Он ожидал этого и в каком-то смысле был этому рад; но в первый момент испытал приступ паники. Словно последняя нить, связывавшая его с прежней жизнью, была разорвана. Последние летние недели он прожил на отцовской ферме, дорабатывая диссертацию. Арчер Слоун устроил ему преподавание английского с осени в двух группах первокурсников, и одновременно с этим он должен был начать работу над докторской диссертацией. Годовое жалованье — четыреста долларов. Он забрал свои вещи из крохотной каморки под крышей у Футов, где прожил пять лет, и снял еще более тесную комнатушку недалеко от университета.
Хотя ему предстояло преподавать всего-навсего основы грамматики и письменной практики рядовым новичкам, задача вызвала в нем прилив энтузиазма; он остро ощущал важность этой работы. Последнюю неделю перед осенним семестром он посвятил планированию курса, и перед ним открылись те возможности, что открываются в результате сосредоточенных усилий, в борьбе с материалом; он почувствовал логику грамматики и начал понимать, как она развивалась, пронизывая собой язык и поддерживая человеческую мысль. Разрабатывая для студентов простые задания по написанию связных текстов, он видел в них начатки прозы со всеми ее красотами, и он надеялся, что сможет заразить студентов своим воодушевлением.
Но на первых занятиях, когда он после рутинных перекличек и сообщений об учебных планах обращался к предмету как таковому, оказывалось, что он не может передать студентам свое ощущение чуда, что оно остается запертым внутри него. Порой, когда он говорил в аудитории, у него возникало чувство, что он стоит вне собственного тела и видит незнакомца, выступающего перед группой людей, собранных против их воли; он слышал свой собственный безжизненный голос, излагающий подготовленный материал, и ничто из его энтузиазма сквозь это словоговорение не пробивалось.
Иное дело на аспирантских занятиях, где он сам был учащимся: там он обретал себя, расправлял крылья. Там он был способен снова испытать ощущение открытия, как в тот день, когда к нему в аудитории обратился Арчер Слоун и он в одно мгновение стал другим человеком. Когда он прилагал к материалу умственные усилия, когда он, изучая литературные произведения и стараясь вникнуть в их суть, пытался тягаться с мощью словесности, он чувствовал, что все время меняется внутренне; и, чувствуя это, он переходил в уме от себя к окружающему миру и проникался мыслью, что прочитанная им вещь — стихотворение Мильтона, эссе Бэкона или пьеса Бена Джонсона — изменила мир, давший автору тему и основу для творчества, изменила благодаря своей взаимозависимости с миром.

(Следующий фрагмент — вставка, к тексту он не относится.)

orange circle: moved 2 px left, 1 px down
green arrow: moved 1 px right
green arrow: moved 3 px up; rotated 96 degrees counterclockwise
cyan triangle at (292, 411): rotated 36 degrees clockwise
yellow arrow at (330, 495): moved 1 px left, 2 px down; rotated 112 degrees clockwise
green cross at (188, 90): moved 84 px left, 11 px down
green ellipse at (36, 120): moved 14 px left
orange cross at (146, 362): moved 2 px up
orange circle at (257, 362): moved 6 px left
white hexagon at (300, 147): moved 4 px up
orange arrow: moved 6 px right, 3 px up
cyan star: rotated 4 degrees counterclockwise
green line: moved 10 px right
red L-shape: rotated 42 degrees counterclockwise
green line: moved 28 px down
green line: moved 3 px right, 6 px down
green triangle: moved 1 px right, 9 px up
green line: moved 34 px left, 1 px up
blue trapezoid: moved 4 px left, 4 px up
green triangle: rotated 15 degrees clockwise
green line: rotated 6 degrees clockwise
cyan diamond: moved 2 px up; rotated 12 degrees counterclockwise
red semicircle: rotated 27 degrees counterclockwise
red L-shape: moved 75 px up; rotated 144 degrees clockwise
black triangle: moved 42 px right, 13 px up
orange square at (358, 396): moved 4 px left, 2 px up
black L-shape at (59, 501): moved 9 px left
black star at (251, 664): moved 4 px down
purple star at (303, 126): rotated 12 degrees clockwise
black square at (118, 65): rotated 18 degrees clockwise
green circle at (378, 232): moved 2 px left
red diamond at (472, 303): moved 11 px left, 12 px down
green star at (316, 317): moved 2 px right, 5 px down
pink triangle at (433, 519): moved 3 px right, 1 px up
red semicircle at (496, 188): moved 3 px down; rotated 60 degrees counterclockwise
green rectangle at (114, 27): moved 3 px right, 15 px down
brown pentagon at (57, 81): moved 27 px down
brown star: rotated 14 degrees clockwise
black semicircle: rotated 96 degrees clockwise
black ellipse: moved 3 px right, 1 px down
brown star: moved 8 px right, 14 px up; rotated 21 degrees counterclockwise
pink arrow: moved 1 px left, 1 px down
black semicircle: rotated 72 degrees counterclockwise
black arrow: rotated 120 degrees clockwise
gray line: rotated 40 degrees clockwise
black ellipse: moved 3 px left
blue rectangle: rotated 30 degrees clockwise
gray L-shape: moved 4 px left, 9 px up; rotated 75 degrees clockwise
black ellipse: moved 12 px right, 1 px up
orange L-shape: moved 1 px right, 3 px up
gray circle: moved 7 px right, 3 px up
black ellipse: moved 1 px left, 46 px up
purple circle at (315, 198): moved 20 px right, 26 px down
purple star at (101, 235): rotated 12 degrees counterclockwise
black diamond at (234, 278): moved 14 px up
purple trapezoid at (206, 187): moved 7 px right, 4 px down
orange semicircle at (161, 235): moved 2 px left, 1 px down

Он редко говорил на этих занятиях, и его письменные работы редко его удовлетворяли. Как и лекции, которые он читал первокурсникам, они не передавали того, что он знал в глубине души.
У него возникли приятельские отношения с несколькими аспирантами, которые, подобно ему, преподавали на временной основе. С двумя из них — с Дэвидом Мастерсом и Гордоном Финчем — он подружился.
Мастерс был худощавый темноволосый молодой человек с острым языком и мягким взглядом. Как и Стоунер, который был на год старше, он только начал учиться в аспирантуре. Среди преподавателей и коллег-аспирантов он слыл человеком заносчивым и нахальным, и все сходились на том, что у него будут трудности с получением докторской степени. Стоунер тем не менее считал его самой яркой личностью из всех, кого он знал, и уступал ему первенство без зависти и обид.